Air Pollution-Related Health Impacts on Individuals Experiencing Homelessness: Environmental Justice and Health Vulnerability in Salt Lake County, Utah
Angelina DeMarco, Rebecca Hardenbrook, Jeff Rose, Daniel Mendoza
Subject: Arts & Humanities, Anthropology & Ethnography Keywords: Air pollution; environmental justice; chronic homelessness; unsheltered homelessness; marginalized populations; hidden populations
Experiences of homelessness, although widely varied, are characterized by extensive time in public spaces, often outdoors. However, there has been little empirical research about the ways in which environmental factors affect individuals experiencing homelessness (IEHs). Therefore, the purpose of this study was to use an environmental justice approach to understand how cardiopulmonary health of IEHs is affected by episodic poor air quality in Salt Lake County. It was hypothesized that people who had experienced unsheltered homelessness and those who had been experiencing homelessness for longer periods of time would report greater health difficulties from poor air quality exposure.
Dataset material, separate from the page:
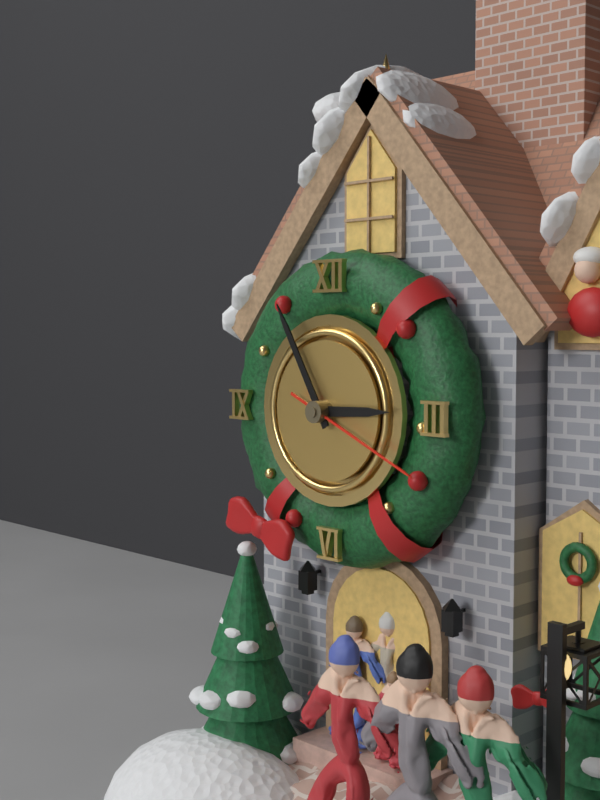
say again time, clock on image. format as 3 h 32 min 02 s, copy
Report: 2 h 55 min 19 s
Through a combination of in-person semi-structured interviews with IEHs (n = 138) and access to corresponding state-based service provider databases, researchers examined both overall descriptives of and relationships between types (sheltered and unsheltered) and duration (chronic and non-chronic) of homelessness. More than 61% of IEHs reported physical reactions to air pollution, 37% reported air pollution-related emotional stress, and more than 89% had sought medical attention for a condition related to air pollution. Findings indicate that while IEHs report a number of health effects related to poor air quality, there were no significant differences between individuals based on either sheltered status or duration of their experiences of homelessness. This study provides an initial empirical inquiry to understand how environmental disamenities negatively influence IEHs, as well as noting that sheltered status and duration of homelessness are less impactful than originally hypothesized.